Exactly the lines from the beginning of the records to the line with "index tip: (855, 776)", both ends included, are to be given again, and pictures are to be left out.

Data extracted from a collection
──────────────────────────────

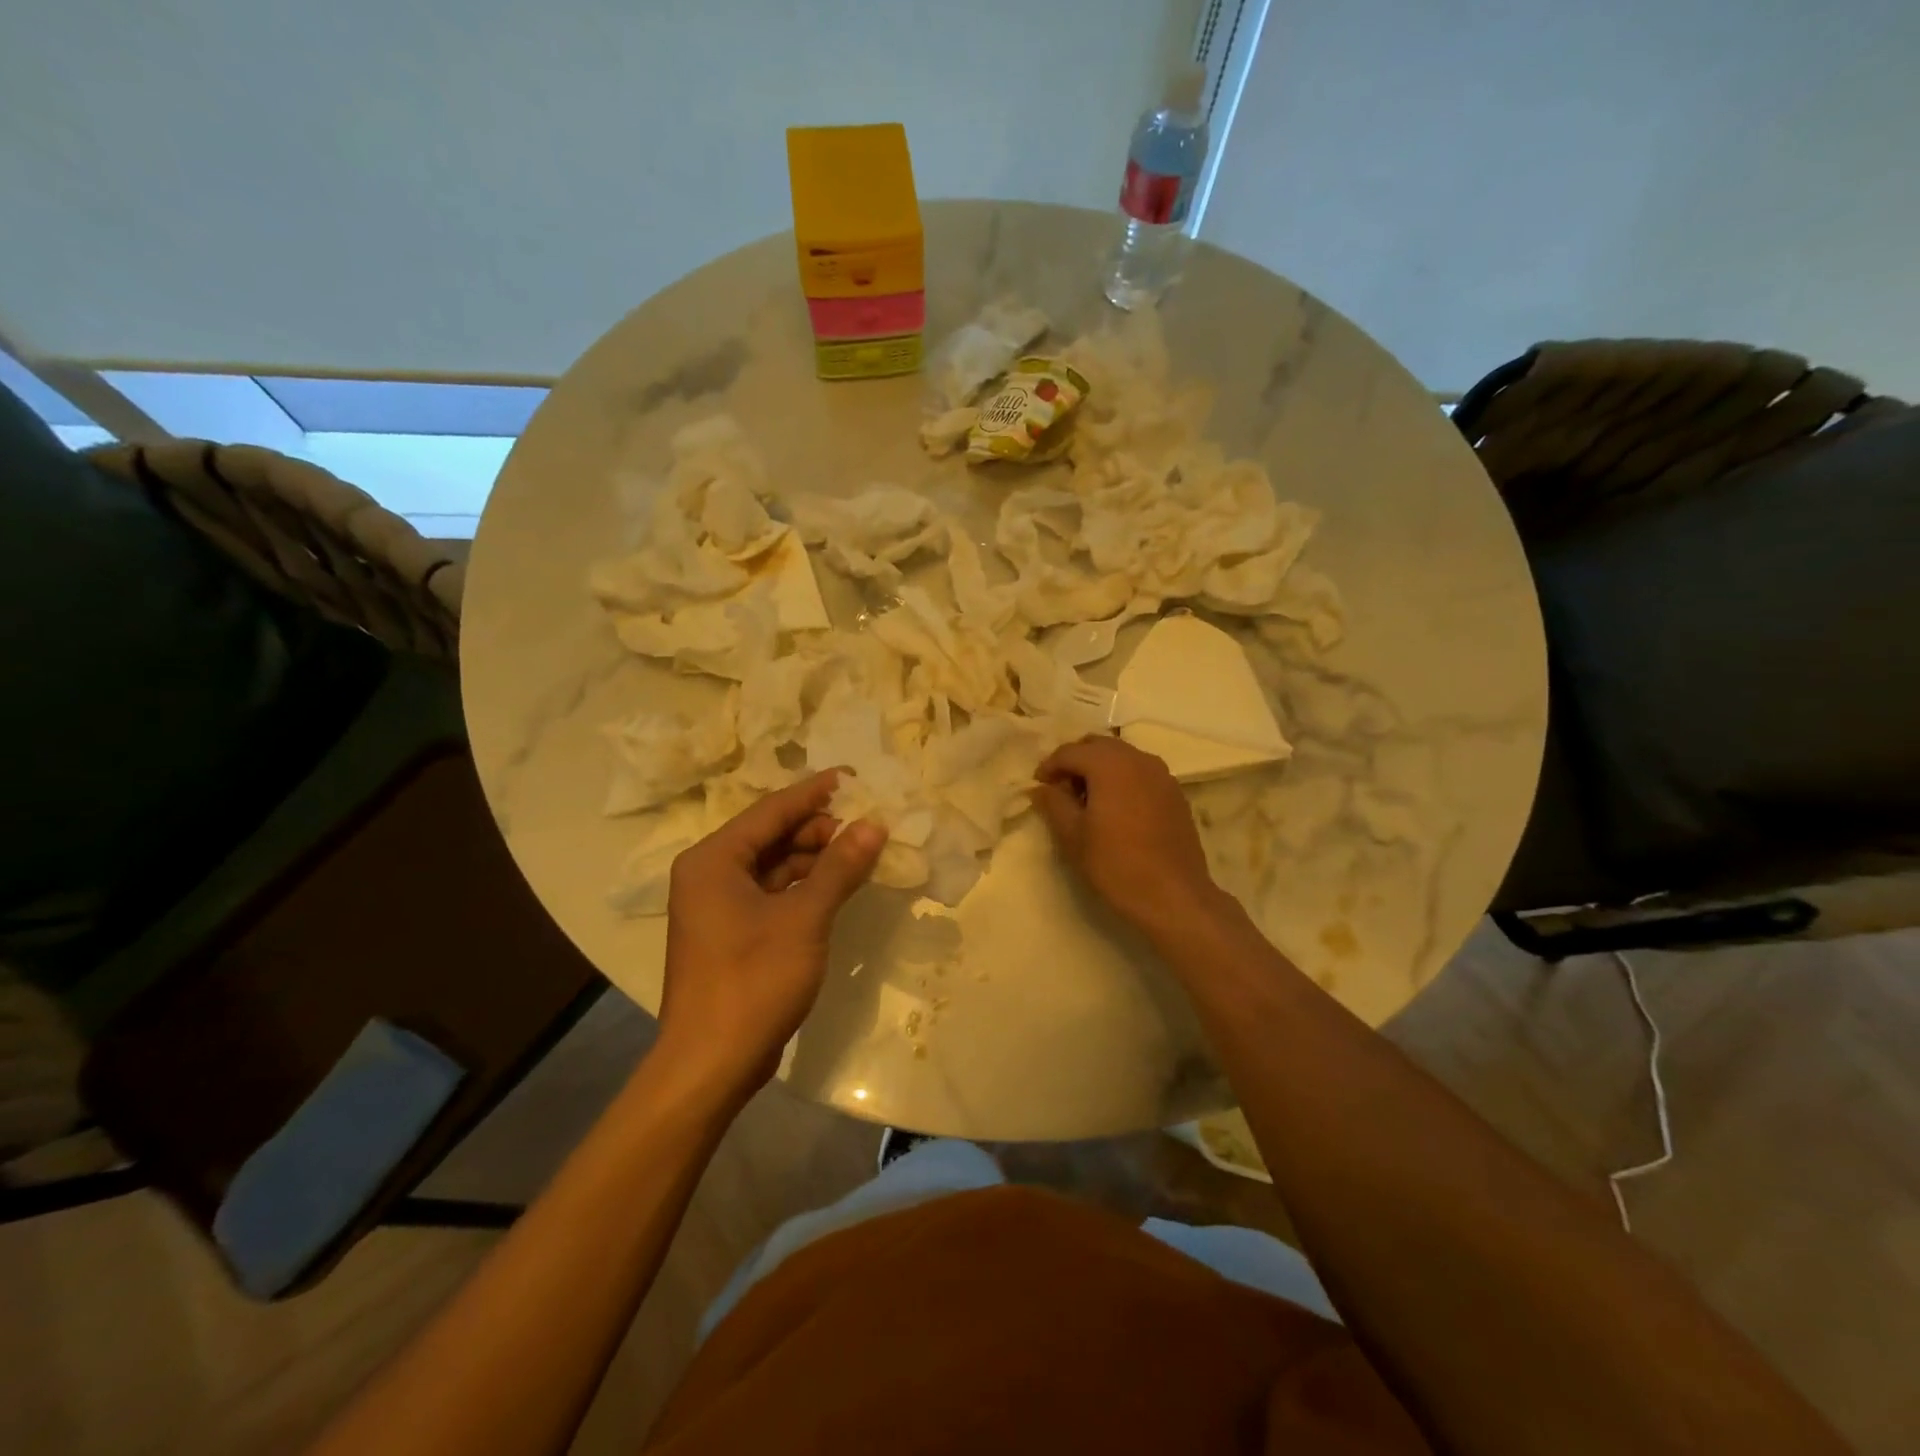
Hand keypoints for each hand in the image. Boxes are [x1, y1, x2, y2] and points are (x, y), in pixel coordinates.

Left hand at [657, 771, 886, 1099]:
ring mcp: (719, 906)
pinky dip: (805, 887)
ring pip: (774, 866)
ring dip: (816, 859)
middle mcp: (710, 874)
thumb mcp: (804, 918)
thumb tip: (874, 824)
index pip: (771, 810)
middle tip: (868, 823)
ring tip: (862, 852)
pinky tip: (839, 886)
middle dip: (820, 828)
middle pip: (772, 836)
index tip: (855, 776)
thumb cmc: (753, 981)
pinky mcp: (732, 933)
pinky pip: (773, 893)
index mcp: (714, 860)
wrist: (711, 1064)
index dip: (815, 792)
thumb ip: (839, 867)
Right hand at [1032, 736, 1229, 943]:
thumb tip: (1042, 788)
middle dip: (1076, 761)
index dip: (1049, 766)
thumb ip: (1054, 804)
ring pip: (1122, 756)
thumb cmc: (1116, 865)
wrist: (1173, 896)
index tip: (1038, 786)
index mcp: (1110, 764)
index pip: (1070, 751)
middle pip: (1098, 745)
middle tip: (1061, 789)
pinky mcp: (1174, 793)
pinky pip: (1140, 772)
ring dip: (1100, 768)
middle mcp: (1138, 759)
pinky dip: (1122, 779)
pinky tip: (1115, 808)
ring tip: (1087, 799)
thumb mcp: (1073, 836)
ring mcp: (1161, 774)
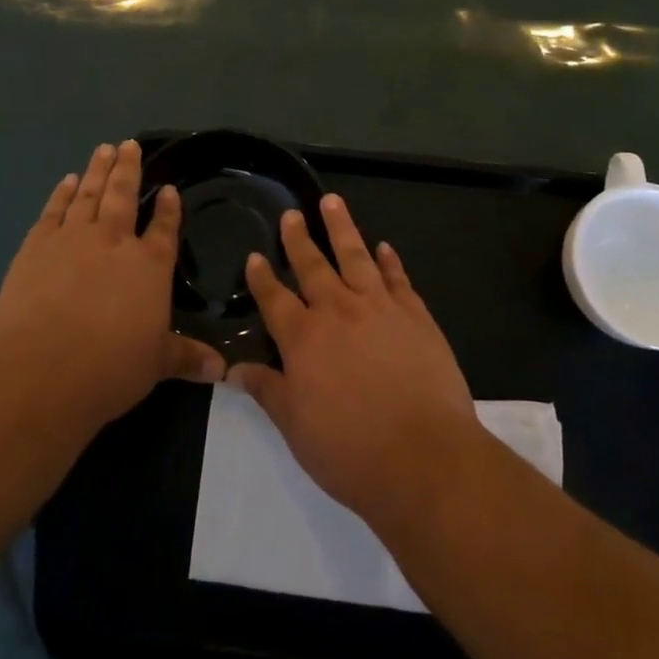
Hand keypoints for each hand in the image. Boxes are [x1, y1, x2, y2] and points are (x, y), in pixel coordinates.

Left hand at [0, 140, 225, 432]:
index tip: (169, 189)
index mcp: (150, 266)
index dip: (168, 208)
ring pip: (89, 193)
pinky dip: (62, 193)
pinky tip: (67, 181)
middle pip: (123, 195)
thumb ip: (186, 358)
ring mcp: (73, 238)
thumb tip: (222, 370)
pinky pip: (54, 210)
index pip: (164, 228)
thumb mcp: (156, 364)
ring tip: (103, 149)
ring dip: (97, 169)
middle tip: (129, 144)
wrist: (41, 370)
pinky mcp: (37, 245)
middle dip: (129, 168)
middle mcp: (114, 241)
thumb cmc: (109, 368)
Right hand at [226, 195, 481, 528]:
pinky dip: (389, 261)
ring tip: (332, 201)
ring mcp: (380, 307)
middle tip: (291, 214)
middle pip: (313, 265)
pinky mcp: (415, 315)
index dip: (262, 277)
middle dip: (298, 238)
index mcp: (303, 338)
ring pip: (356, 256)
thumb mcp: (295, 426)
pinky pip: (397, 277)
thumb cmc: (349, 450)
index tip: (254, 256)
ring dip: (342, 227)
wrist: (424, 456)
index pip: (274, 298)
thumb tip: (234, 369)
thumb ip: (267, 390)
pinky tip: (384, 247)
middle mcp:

──────────────────────────────

Your response
Hand keypoints for each hand in the image. Boxes are [x1, y1, x2, y2] and points are (x, y), in pixel coordinates.

Left hand at [657, 771, 886, 1099]:
ring mcp: (719, 906)
pinky dip: (805, 887)
ring pip: (774, 866)
ring dip: (816, 859)
middle mcp: (710, 874)
thumb mcp: (804, 918)
thumb tip: (874, 824)
index pip: (771, 810)
middle tip: (868, 823)
ring tip: (862, 852)
pinky tip: (839, 886)
middle dip: (820, 828)
middle pip: (772, 836)
index tip: (855, 776)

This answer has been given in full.